No one will ever, ever accuse The Bride! of being plodding or conventional. It is really, really looney-tunes in a headache-inducing way. Manic this and that, turned up to eleven or even twelve.
Thematically it exudes sputtering feminist rage and an all-around, never-say-die contempt for…well, dudes, obviously, but also the sensibilities of Joe and Jane Popcorn. It all but vomits in their laps.
It’s wildly “creative”, you bet, but it also struck me as Maggie Gyllenhaal’s professional suicide note.
Friendo: “Stop it! Maggie Gyllenhaal will be fine! Mark my words: She’ll make another film every bit as good as The Lost Daughter.”
HE to Friendo: “Okay. She just had to get the spitting, shrieking rage out of her system, you’re saying.
“But Jessie Buckley’s licking, cat-shrieking, super-wackazoid performance is all on the surface. Superficially grotesque. Will you please tell me what she was so enraged about in that opening nightclub scene? She was just growling, howling and hissing…it all boils down to showboating.

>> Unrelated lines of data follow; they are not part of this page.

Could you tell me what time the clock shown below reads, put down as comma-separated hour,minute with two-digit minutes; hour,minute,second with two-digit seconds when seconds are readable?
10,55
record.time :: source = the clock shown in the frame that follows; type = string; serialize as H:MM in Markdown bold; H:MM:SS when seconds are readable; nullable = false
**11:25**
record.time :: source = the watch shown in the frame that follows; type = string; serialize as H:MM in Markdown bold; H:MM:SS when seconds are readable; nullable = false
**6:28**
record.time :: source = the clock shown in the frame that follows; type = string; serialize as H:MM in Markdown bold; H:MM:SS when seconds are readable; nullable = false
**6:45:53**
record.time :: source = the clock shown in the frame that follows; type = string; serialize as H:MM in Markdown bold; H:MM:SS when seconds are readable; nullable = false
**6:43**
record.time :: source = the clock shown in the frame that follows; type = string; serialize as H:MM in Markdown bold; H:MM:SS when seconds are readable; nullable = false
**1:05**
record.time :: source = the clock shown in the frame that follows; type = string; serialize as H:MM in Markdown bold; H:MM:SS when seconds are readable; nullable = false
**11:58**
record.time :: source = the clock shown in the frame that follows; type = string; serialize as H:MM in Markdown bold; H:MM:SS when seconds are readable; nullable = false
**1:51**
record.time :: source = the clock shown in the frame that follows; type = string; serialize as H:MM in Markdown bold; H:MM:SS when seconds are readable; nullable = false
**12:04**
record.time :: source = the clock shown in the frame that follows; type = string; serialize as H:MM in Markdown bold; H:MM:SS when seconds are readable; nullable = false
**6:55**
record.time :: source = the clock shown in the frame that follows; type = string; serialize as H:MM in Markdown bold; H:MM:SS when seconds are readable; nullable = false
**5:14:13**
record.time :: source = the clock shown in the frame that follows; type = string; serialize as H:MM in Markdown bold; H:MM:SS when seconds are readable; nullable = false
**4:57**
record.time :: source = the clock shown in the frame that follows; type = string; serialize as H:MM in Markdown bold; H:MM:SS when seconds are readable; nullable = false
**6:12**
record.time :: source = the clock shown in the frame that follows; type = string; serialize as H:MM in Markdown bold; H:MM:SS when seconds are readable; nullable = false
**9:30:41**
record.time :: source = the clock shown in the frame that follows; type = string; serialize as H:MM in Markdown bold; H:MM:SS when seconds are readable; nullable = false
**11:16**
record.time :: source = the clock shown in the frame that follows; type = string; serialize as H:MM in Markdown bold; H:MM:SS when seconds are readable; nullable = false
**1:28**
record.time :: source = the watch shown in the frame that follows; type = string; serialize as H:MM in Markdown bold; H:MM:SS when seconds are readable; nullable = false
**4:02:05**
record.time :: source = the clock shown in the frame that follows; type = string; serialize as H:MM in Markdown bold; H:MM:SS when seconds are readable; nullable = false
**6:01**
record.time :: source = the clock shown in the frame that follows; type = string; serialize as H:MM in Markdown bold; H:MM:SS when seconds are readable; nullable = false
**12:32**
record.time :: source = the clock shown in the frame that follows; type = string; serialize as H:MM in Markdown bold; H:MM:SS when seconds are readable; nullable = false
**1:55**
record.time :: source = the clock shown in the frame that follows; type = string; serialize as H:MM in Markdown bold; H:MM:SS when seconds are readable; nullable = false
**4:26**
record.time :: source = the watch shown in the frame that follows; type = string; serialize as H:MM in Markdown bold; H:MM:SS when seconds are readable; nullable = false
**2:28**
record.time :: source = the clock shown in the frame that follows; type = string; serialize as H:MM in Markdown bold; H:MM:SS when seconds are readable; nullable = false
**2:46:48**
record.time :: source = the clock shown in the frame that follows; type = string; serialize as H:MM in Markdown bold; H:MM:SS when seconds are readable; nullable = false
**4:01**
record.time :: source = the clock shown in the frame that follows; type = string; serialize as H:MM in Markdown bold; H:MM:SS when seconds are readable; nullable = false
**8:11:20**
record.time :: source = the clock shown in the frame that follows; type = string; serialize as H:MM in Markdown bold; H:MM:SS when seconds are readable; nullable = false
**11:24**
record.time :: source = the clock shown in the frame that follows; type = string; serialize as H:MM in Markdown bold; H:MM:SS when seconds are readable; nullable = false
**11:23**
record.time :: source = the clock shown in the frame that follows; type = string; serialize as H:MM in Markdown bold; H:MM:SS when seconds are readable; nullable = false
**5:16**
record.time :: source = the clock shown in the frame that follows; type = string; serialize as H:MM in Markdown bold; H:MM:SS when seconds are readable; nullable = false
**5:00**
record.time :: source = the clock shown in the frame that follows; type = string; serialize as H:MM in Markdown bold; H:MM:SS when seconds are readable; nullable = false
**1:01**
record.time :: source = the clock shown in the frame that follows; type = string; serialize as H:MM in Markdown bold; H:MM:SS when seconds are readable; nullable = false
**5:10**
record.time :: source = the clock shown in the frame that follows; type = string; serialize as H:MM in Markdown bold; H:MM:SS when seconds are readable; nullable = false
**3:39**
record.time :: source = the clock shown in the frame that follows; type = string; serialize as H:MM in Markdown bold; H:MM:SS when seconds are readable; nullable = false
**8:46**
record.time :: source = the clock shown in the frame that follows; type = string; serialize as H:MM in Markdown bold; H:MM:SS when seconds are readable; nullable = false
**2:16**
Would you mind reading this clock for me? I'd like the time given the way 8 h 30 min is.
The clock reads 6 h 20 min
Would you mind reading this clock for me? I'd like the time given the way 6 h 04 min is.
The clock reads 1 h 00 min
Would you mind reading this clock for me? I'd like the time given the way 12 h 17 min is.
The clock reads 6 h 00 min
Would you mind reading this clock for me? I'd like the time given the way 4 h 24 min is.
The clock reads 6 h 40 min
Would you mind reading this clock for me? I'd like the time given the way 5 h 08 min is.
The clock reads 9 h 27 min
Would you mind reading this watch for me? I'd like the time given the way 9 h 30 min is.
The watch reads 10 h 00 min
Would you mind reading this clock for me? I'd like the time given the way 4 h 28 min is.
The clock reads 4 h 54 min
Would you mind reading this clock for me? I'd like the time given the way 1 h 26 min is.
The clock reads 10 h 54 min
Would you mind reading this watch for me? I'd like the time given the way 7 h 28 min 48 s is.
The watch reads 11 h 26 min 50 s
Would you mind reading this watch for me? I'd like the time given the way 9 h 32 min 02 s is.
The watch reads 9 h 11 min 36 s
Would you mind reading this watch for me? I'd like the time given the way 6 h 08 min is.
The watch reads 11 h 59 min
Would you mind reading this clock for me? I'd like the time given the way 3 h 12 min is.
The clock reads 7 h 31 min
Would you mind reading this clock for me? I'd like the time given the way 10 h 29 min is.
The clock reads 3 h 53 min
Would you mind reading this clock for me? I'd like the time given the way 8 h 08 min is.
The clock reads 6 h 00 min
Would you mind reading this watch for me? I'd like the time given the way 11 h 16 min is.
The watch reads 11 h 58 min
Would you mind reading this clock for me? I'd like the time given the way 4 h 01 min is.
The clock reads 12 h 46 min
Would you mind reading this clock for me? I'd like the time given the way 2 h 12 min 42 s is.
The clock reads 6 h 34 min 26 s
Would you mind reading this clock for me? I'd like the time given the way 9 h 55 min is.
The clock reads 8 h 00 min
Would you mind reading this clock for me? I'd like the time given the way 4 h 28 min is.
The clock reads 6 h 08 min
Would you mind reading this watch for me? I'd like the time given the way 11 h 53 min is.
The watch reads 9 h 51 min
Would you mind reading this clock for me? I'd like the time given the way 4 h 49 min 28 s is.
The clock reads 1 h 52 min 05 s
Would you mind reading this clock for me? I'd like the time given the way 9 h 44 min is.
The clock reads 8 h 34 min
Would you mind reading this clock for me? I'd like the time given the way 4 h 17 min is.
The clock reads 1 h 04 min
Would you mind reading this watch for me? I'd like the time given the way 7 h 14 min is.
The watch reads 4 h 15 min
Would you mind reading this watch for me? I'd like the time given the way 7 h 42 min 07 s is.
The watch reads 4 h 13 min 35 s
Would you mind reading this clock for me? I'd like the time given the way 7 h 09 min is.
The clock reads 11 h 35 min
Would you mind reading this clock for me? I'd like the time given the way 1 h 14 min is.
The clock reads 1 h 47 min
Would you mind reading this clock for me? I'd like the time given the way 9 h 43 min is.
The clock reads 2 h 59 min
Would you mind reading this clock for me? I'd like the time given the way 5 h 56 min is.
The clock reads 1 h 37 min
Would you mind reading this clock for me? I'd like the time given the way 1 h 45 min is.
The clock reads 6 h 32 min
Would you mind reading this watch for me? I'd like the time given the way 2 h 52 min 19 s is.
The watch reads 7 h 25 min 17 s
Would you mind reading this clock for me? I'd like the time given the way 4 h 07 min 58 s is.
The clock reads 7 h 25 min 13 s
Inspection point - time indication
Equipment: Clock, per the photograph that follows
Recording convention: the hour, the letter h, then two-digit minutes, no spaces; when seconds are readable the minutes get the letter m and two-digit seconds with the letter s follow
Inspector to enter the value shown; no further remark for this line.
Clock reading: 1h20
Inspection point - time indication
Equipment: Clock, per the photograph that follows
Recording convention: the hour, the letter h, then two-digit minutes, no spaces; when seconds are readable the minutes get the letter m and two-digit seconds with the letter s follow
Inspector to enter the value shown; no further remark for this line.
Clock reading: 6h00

“We all know Martin Landau’s famous observation that when called upon to play a character with a drinking problem, only bad actors pretend to be sloppy drunk. Real alcoholics do everything in their power to conceal the fact that they’re bombed.
“Buckley is delivering a howling, brute-male-hating feminist fury, but she’s so unplugged and such an exhibitionist in this instance, she’s like Landau’s bad actor playing a lush.
“Thank God for the logical, plain-spoken normality of Annette Bening; ditto Peter Sarsgaard’s grubby, unshaven detective.”